-------- PROVIDED ENTRIES

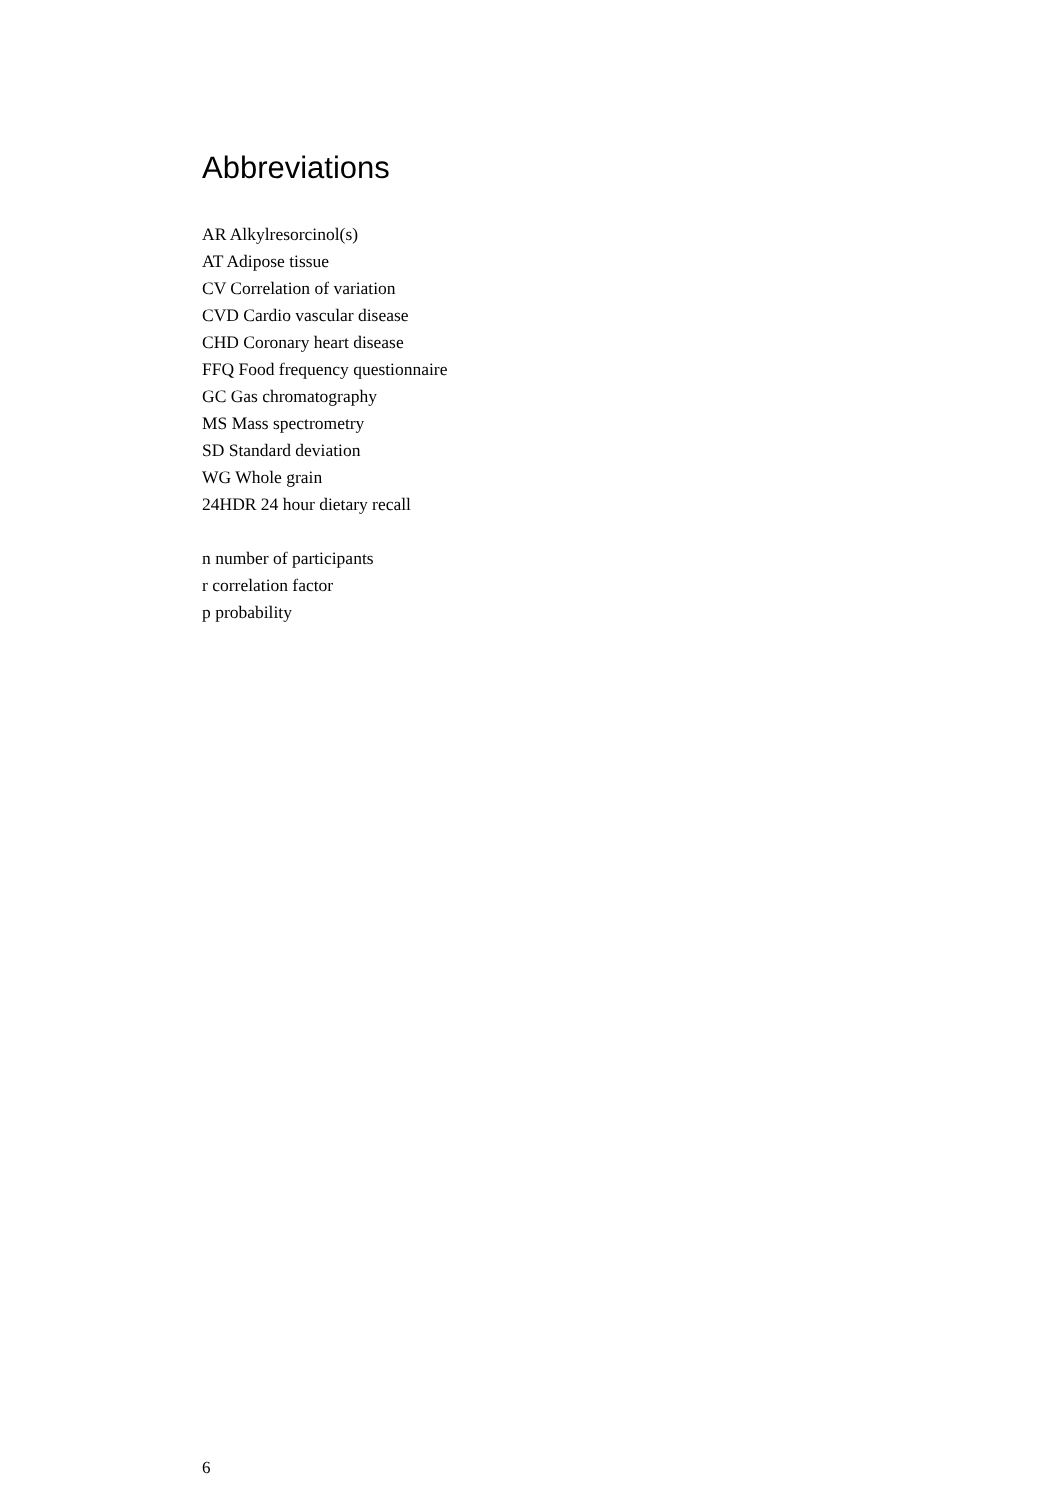Abbreviations
AR Alkylresorcinol(s)
AT Adipose tissue
CV Correlation of variation
CVD Cardio vascular disease
CHD Coronary heart disease
FFQ Food frequency questionnaire
GC Gas chromatography
MS Mass spectrometry
SD Standard deviation
WG Whole grain
24HDR 24 hour dietary recall
n number of participants
r correlation factor
p probability
6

----------------

» INSTRUCTIONS FOR THE TASK: Your copy should hold every record word for word and none of the pictures.

» TASK OUTPUT:
Abbreviations
AR Alkylresorcinol(s)
AT Adipose tissue
CV Correlation of variation
CVD Cardio vascular disease
CHD Coronary heart disease
FFQ Food frequency questionnaire
GC Gas chromatography
MS Mass spectrometry
SD Standard deviation
WG Whole grain
24HDR 24 hour dietary recall
n number of participants
r correlation factor
p probability
6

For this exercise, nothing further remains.